Les lasers et les aigles intercepteurs
Différents pays travaillent activement sur des dispositifs capables d'éliminer des drones sous l'effet d'un impact cinétique. Ainsi, le groupe de défense aérospatiale russe Almaz-Anteï propose d'abattre les appareils ennemis à partir de canons à plomb montés sur des drones-chasseurs. La compagnie souligne qu'une telle arme a été testée avec succès en 2017.
Aux USA, il a été décidé de faire appel aux technologies d'un futur lointain pour lutter contre les drones. En septembre 2017, sur le polygone de White Sands au Nouveau-Mexique, les militaires américains ont abattu cinq drones à l'aide du canon laser ANTHENA, dont la puissance ne s'élevait qu'à 30 kW. De tels dispositifs lasers compacts sont actuellement à l'essai en Chine également.
Parmi les armes anti-drones figurent aussi des systèmes assez originaux. Par exemple, des systèmes pouvant neutraliser les petits drones avec des filets ont déjà été testés. Les pièges sont transportés par des drones, ou les filets sont tirés à partir de dispositifs portatifs. La solution la plus inédite a été récemment testée aux Pays-Bas où il a été décidé de faire appel aux oiseaux pour lutter contre les drones transgresseurs. Les aigles utilisés en tant que chasseurs de petits drones interceptaient des quadrirotors, mais les ramenaient également à leur base.
Les mesures pour combattre et prévenir la menace des drones sont entreprises aussi bien dans le domaine technologique que législatif. Par exemple, aux USA, tous les drones pesant entre 0,55 et 55 livres doivent être obligatoirement enregistrés. Des normes similaires sont également en vigueur en Russie — depuis juillet 2017 tous les appareils pesant plus de 0,25 kg doivent être enregistrés. Toutefois, le mécanisme de cette procédure n'est toujours pas fixé et selon certains experts, les mesures de restriction à elles seules ne peuvent certainement pas minimiser la menace terroriste.
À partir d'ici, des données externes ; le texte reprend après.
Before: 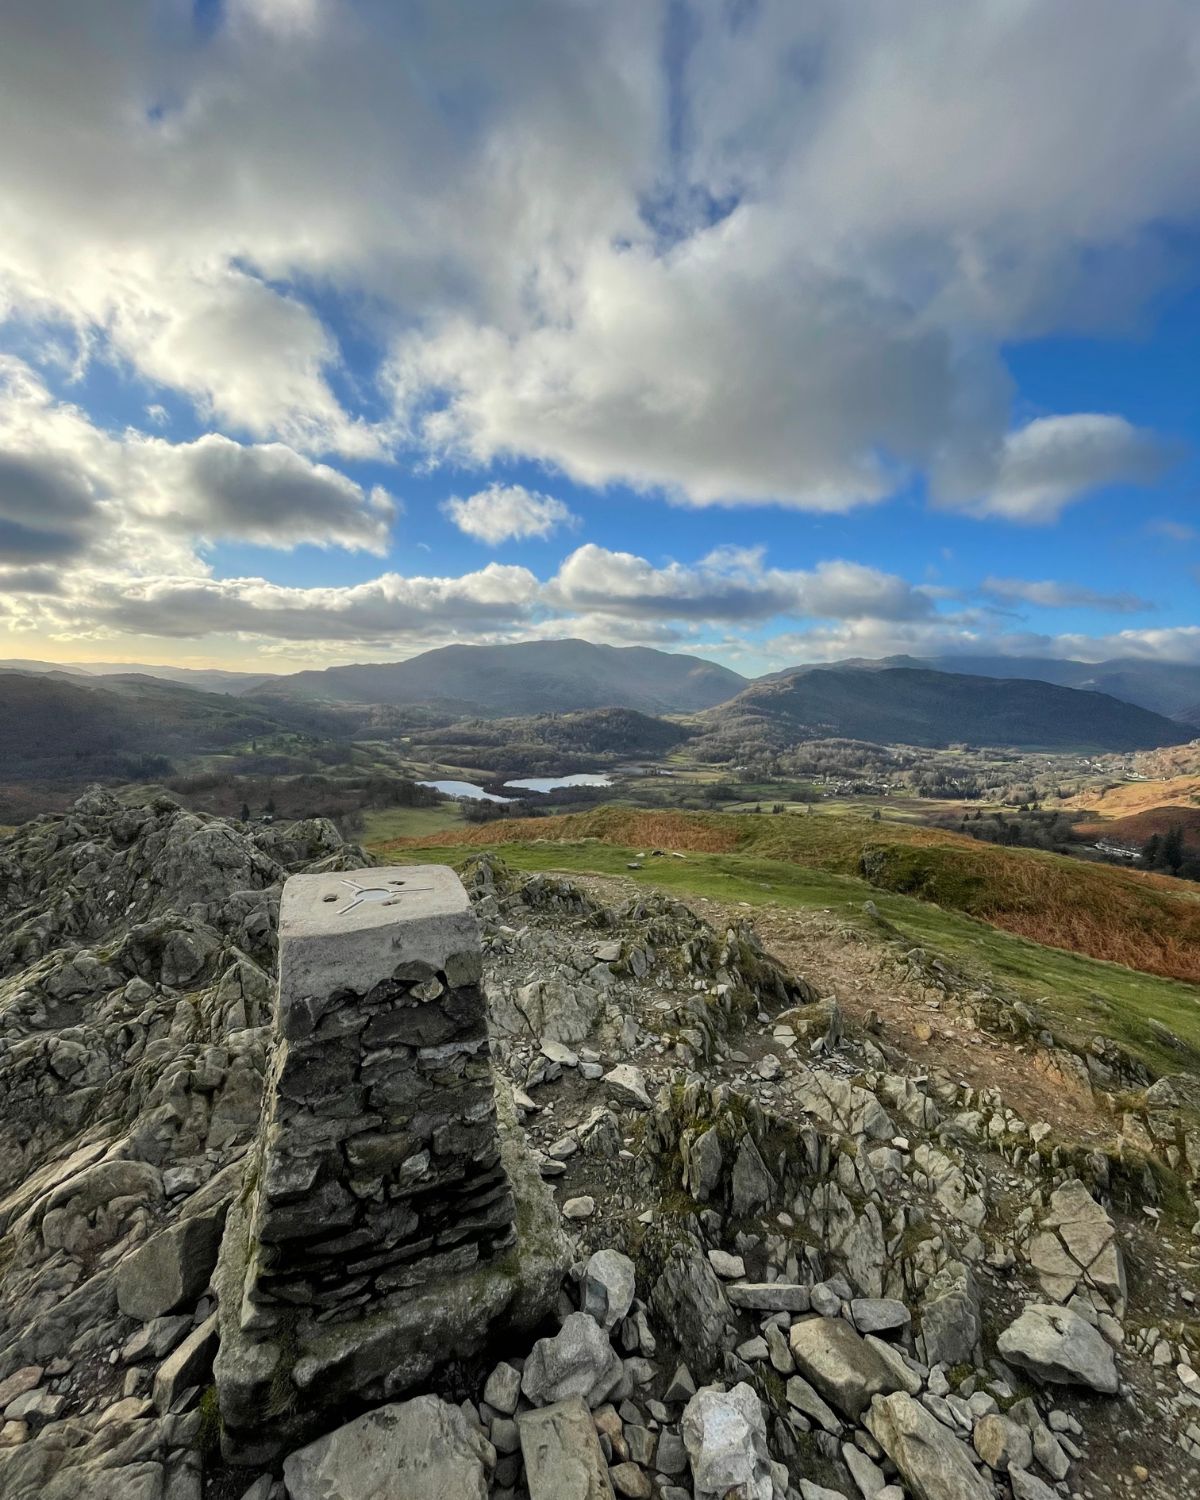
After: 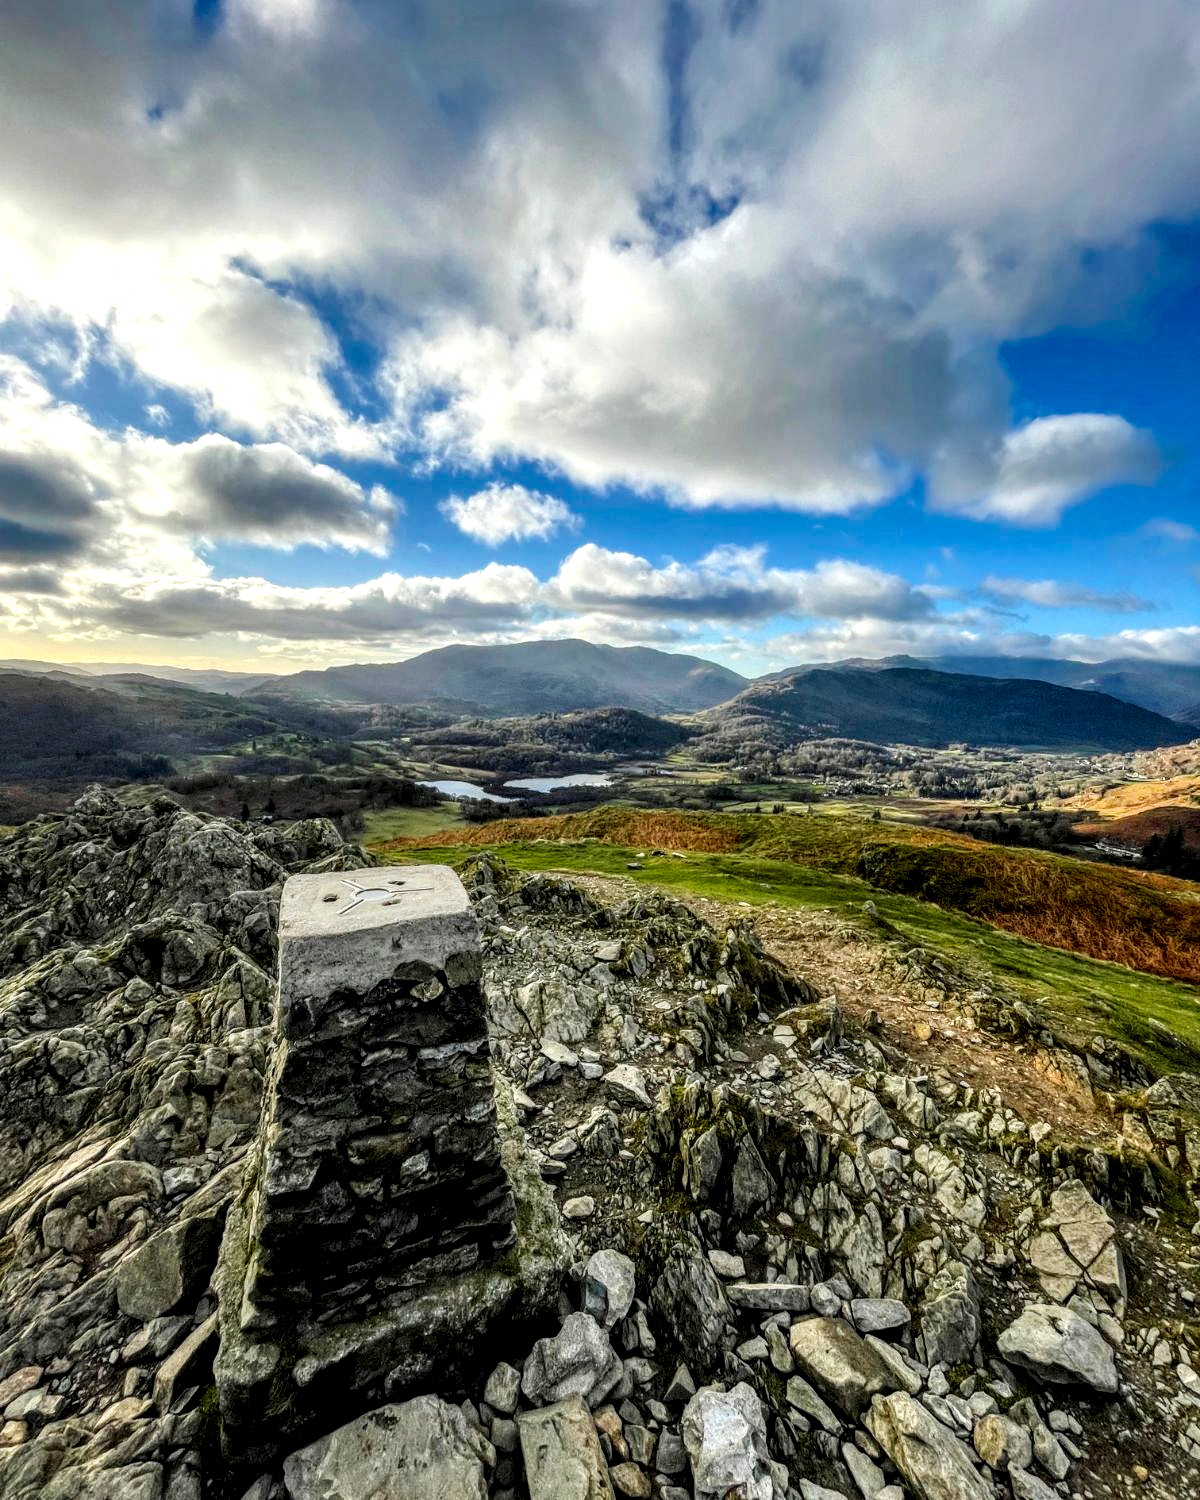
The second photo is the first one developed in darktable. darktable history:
tone curve: curves: ch0 [(0, 0.015) (0.037, 0.032) (0.131, 0.113) (0.275, 0.26) (0.497, 0.531) (0.617, 0.663) (0.704, 0.748) (0.813, 0.842) (0.911, 0.931) (0.997, 1)]; ch1 [(0, 0) (0.301, 0.3) (0.444, 0.438) (0.493, 0.494) (0.501, 0.499) (0.534, 0.543) (0.582, 0.605) (0.658, 0.687) (0.746, 0.79) (1, 1)]; ch2 [(0, 0) (0.246, 0.234) (0.36, 0.356) (0.415, 0.426) (0.476, 0.492) (0.502, 0.499) (0.525, 0.513) (0.533, 0.534) (0.586, 0.598) (0.634, 0.643) (0.706, 0.717) (0.853, 0.83) (1, 0.951)], preserve colors none
local contrast: highlights 15%, shadows 36%, detail 184%, midtone range 0.471
color balance rgb: global offset › luminance -0.264%, perceptual saturation grading › global saturation 29.611%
«De nombreuses technologies se développent autour du monde, qui peuvent être utilisées pour une cause non seulement utile mais également néfaste, explique Gleb Babintsev, directeur général de l'Association des exploitants et des développeurs de drones. C'est pourquoi il est fondamentalement erroné de parler d'une interdiction ou d'une restriction sévère de l'usage des drones comme d'un moyen efficace pour parer cette menace. Tout blocage conduirait au gel du marché russe des drones — déjà en retard —, à la suppression des ateliers pour enfants et au départ des ingénieurs. Pendant ce temps, les terroristes ne renonceraient pas à l'intégration de nouvelles technologies ni à l'enregistrement et à la certification de leur matériel. Aujourd'hui, il est important de se concentrer sur la protection des sites, de suivre attentivement les technologies et de réfléchir à un moyen pour les combattre efficacement.»
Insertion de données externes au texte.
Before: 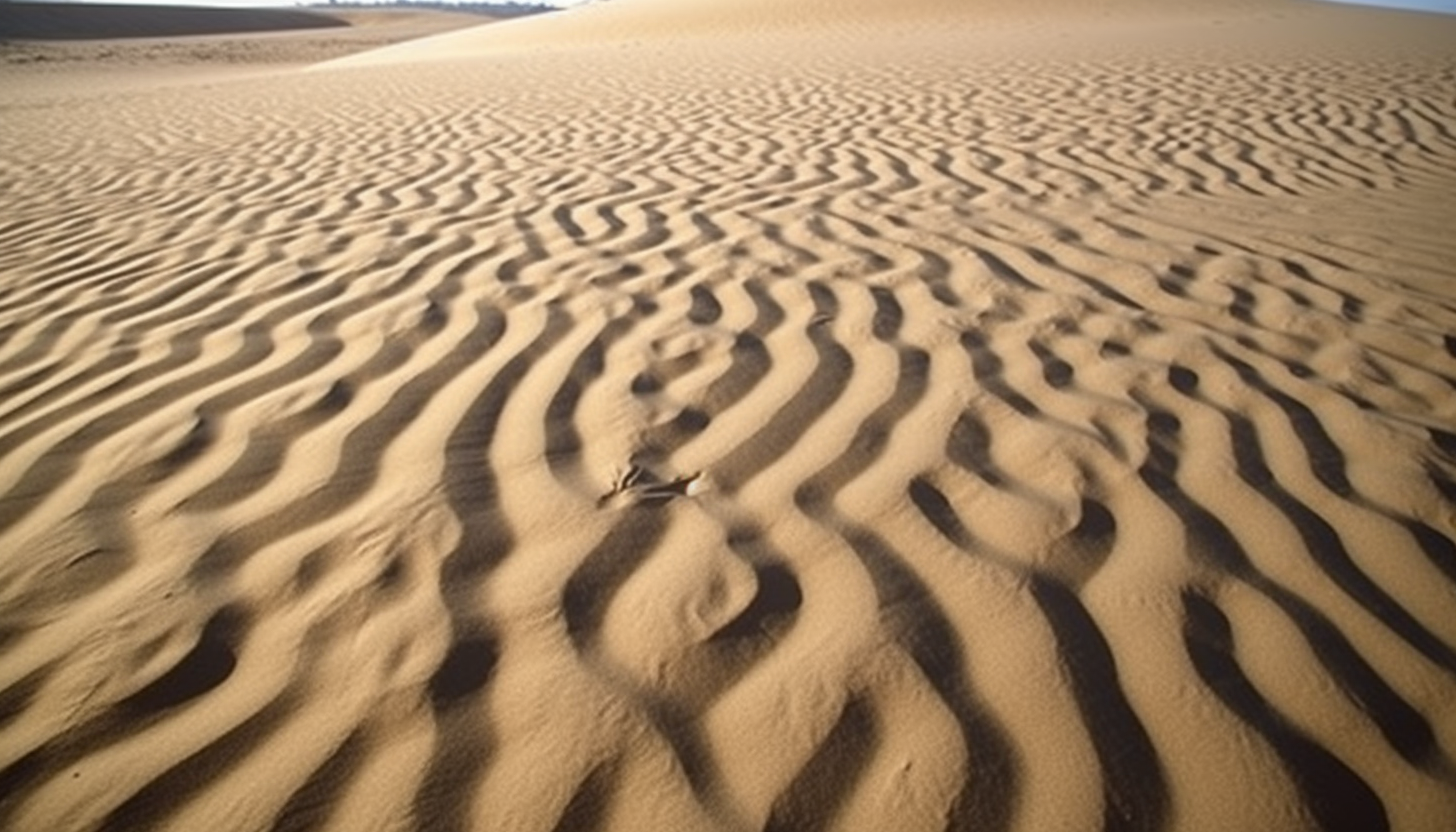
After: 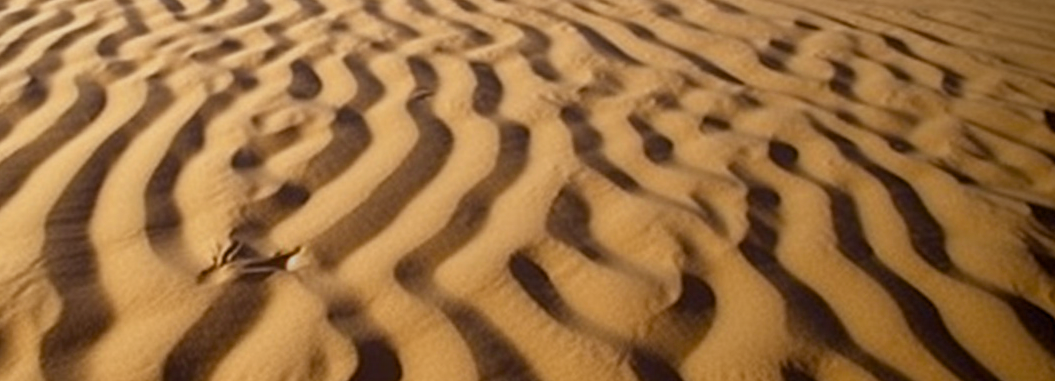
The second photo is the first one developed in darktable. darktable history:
exposure: exposure -0.334 EV, compensate highlight preservation false
crop and rotate: left 27.508%, top 27.097%, bottom 26.997%
color balance rgb: power › chroma 1.038%, power › hue 27.83°, global offset › luminance -0.505%, perceptual saturation grading › global saturation 25.221%, global vibrance 20%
De nombreux experts s'entendent sur le fait que toute stratégie de lutte contre le terrorisme avec l'usage de drones ne doit pas être unilatérale mais complexe et prendre en compte tous les aspects de ce problème. Sinon, l'argent alloué à l'élaboration de nouvelles contre-mesures pourrait s'envoler. Comme un drone qui a perdu le contrôle.